How does Mark Antony manage to achieve success by the end of the play?  

Expert Answers
katemschultz eNotes educator| Certified Educator

Antony achieves success but Shakespeare hints that this success may be short lived (as it was in real life--Octavius and Antony only joined forces to defeat Cassius and Brutus; when that was over, Antony fled to Egypt where he stayed with Cleopatra and got his own play written about him.)

In Julius Caesar, it seems that Antony is set on avenging Caesar death--his funeral speeches in Act Three, scene two seem to point towards that.  However, at the beginning of Act Four, Antony is making a hit list with Octavius and Lepidus and wants to find a way to deny the commoners the money Caesar had left them in his will.  Antony also speaks badly about Lepidus when he leave to do an errand for Antony.  It seems as though Antony's motives are less noble, and are now more about power and success.

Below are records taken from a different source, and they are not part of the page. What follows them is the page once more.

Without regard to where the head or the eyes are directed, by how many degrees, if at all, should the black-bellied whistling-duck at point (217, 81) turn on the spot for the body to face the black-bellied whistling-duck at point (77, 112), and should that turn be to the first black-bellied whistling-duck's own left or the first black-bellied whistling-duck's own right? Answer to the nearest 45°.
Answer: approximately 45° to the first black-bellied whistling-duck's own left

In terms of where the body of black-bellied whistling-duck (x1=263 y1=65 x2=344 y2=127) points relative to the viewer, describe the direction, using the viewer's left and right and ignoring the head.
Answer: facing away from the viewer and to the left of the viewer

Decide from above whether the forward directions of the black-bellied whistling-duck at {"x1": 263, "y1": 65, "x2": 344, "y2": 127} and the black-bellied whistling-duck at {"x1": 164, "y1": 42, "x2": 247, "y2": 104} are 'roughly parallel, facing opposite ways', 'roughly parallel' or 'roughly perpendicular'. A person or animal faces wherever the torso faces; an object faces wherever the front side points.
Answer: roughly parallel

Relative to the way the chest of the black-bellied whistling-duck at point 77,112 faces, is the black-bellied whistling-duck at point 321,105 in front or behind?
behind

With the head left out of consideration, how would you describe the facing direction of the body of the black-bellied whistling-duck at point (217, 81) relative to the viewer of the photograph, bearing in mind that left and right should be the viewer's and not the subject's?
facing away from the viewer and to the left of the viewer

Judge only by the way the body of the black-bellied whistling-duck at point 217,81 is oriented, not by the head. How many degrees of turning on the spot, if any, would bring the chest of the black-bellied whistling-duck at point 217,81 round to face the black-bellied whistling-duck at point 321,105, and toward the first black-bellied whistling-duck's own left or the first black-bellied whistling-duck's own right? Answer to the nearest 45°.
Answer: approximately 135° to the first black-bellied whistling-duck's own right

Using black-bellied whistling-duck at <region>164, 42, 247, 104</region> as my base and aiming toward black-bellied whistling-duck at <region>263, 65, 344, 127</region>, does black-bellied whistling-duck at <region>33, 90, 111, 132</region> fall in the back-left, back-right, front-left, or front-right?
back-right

In Act Five, especially at the beginning, Octavius is beginning to challenge Antony.  Octavius is also being called "Caesar"--a sign that he is coming into more power, and perhaps, taking over what Antony thought was his.  At the end of the play, it is Octavius who decides what is to be done with Brutus.

Though it seems that Antony has succeeded in avenging Caesar's death (buy securing the deaths of those who plotted to kill him), Antony didn't achieve as much success as perhaps he was hoping to.